The ABA went on to argue that the "marriage of inconvenience between

supervision and consumer protection appears to blur long-established

jurisdictional lines." And then: "ABA recommends that the safety and

soundness provisions relating to underwriting and portfolio

management be separated from the consumer protection provisions."

Read that again: The ABA in 2006 said that policymakers should

separate safety-and-soundness and consumer protection -- exactly the

opposite of its position today.

This 2006 memo illustrates the ABA's real consistency -- consistent

opposition to meaningful reform.

If there is a smoking gun in the battle over financial regulatory

reform, the 2006 ABA memo is it.

<snip>

The lobbyists' consistent theme is unmistakable: They oppose

meaningful rules in the consumer credit market.
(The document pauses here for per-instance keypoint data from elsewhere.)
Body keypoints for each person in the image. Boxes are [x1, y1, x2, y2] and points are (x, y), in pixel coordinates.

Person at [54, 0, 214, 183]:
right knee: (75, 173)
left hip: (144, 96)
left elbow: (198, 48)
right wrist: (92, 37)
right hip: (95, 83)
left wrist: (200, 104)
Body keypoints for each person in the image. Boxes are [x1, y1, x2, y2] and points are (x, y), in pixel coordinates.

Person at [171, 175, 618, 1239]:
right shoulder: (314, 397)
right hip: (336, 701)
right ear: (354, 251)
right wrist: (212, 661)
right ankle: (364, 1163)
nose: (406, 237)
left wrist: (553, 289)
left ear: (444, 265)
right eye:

The ABA's reversal reveals that its safety-and-soundness argument is

-- and always was -- a diversion.

The ABA's premise that the country can't have both meaningful

consumer protection and safety and soundness is wrong. In fact, its

defense against an independent consumer agency boils down to this:

If banks can't trick and trap people with fine print and legalese,

they won't be able to turn a profit.

When other industries have argued that tricking their customers is

an essential part of their profit model, they haven't gotten far.
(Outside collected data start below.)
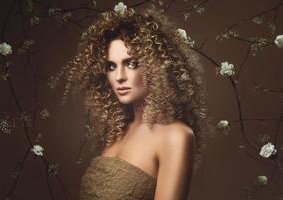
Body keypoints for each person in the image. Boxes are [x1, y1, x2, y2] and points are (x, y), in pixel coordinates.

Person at [60, 2, 211, 200]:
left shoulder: (176, 136)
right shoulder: (117, 131)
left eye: (131, 64)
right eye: (111, 66)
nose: (119, 76)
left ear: (154, 66)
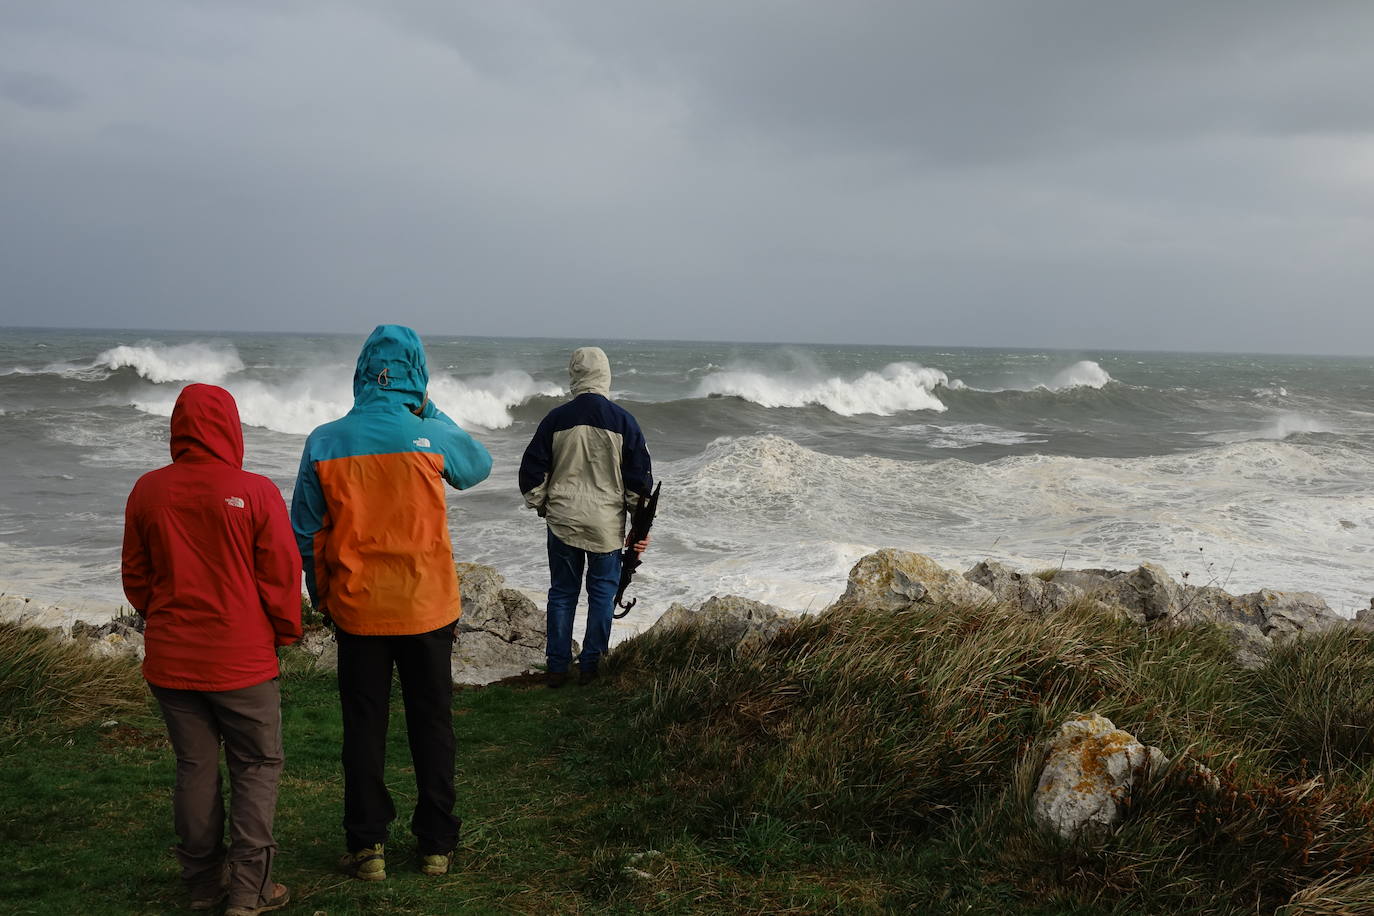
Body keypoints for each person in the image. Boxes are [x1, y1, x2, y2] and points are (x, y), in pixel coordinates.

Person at [291, 325, 492, 882]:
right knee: (433, 725)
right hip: (428, 607)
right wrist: (428, 408)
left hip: (358, 609)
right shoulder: (427, 434)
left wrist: (324, 596)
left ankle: (367, 847)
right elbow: (477, 467)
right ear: (417, 374)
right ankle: (435, 847)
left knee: (364, 728)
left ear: (360, 373)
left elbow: (305, 532)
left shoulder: (325, 440)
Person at [122, 383, 301, 916]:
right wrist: (284, 631)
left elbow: (136, 576)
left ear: (179, 428)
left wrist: (162, 614)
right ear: (230, 426)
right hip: (242, 658)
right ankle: (249, 893)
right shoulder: (255, 490)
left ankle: (202, 885)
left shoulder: (147, 491)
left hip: (173, 659)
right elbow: (282, 573)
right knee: (256, 765)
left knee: (194, 766)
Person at [518, 346, 654, 688]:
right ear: (606, 376)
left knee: (562, 593)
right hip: (606, 526)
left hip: (564, 522)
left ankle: (557, 668)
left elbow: (530, 475)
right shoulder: (624, 421)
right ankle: (591, 666)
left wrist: (546, 507)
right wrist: (637, 528)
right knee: (602, 595)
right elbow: (640, 485)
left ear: (574, 375)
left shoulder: (555, 419)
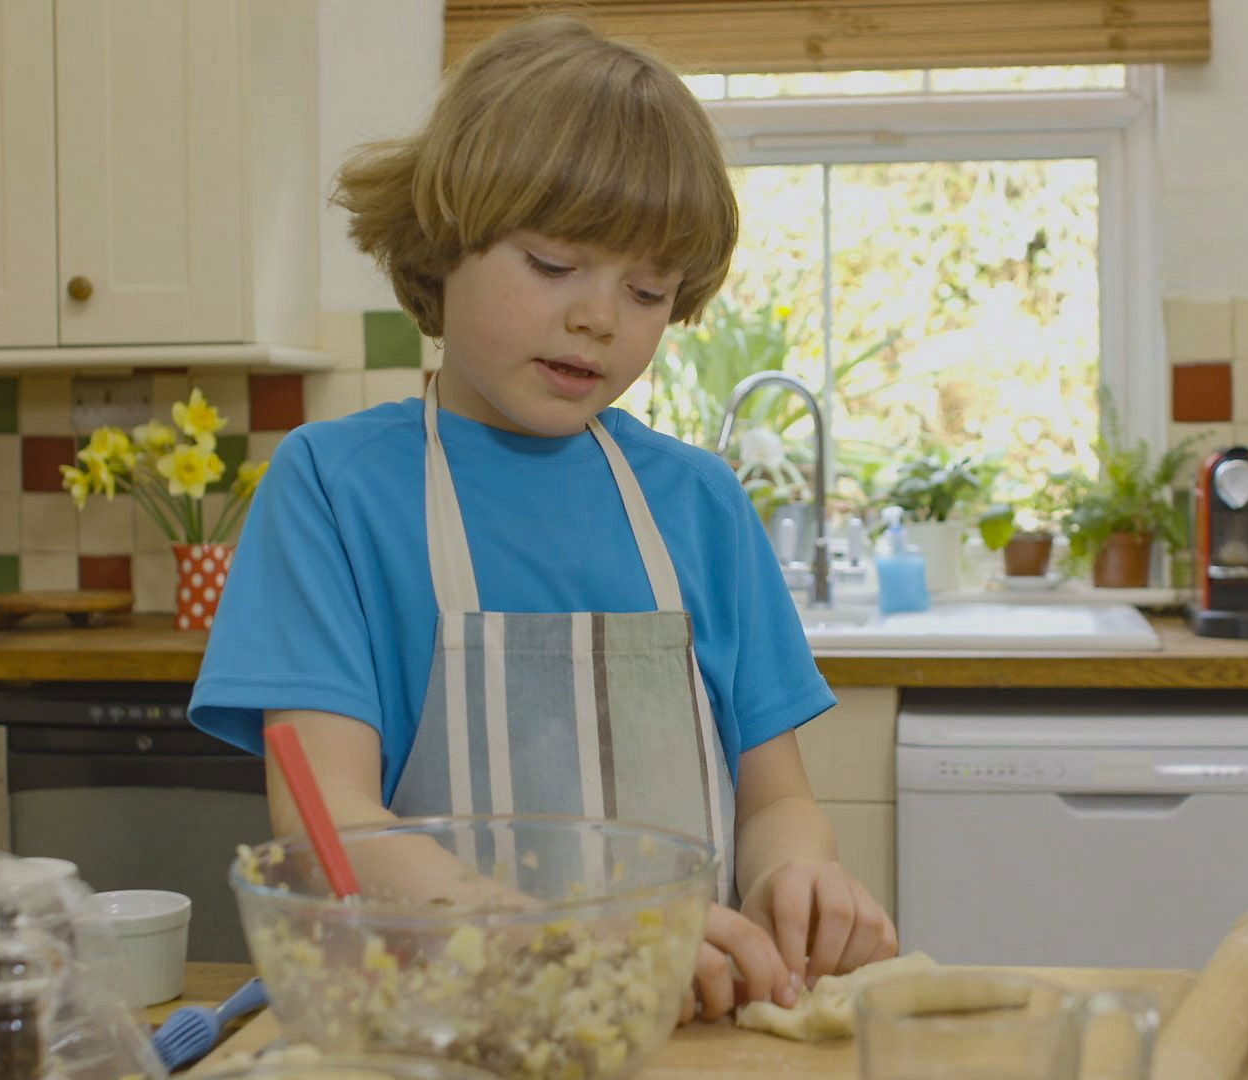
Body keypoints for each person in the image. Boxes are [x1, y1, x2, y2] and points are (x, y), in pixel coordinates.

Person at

For example, it might be profitable in the short run to substitute

baking soda for antibiotics, but basic safety regulations prevent

such moves -- and the pharmaceutical industry still manages to do

just fine. In fact, the industry flourishes, bringing better,

cheaper products to customers.

Similarly, the consumer agency now before the Senate is designed to

cut out tricks and traps pricing, fine print that no one can read

and sharp practices that strip billions of dollars from consumers.

The ABA's position is particularly galling because it was the lack

of meaningful, independent consumer protection that helped bring

down the entire banking system and cause the current crisis. Without

billions pumped into subprime mortgage lending, the housing bubble

could not have inflated; Lehman and other MBS traders would have

lacked the raw material that fueled their excessive risk taking, and

the destabilization of millions of families and neighborhoods would

not have occurred.

In the weeks ahead, the Senate does not need to decide between

safety and soundness and consumer protection.

But the ABA is right about one thing: The Senate does need to decide

between banks and families.

Elizabeth Warren is the Leo Gottlieb Professor of Law at Harvard

University and is the chairwoman of the Troubled Asset Relief

Program's Congressional Oversight Panel.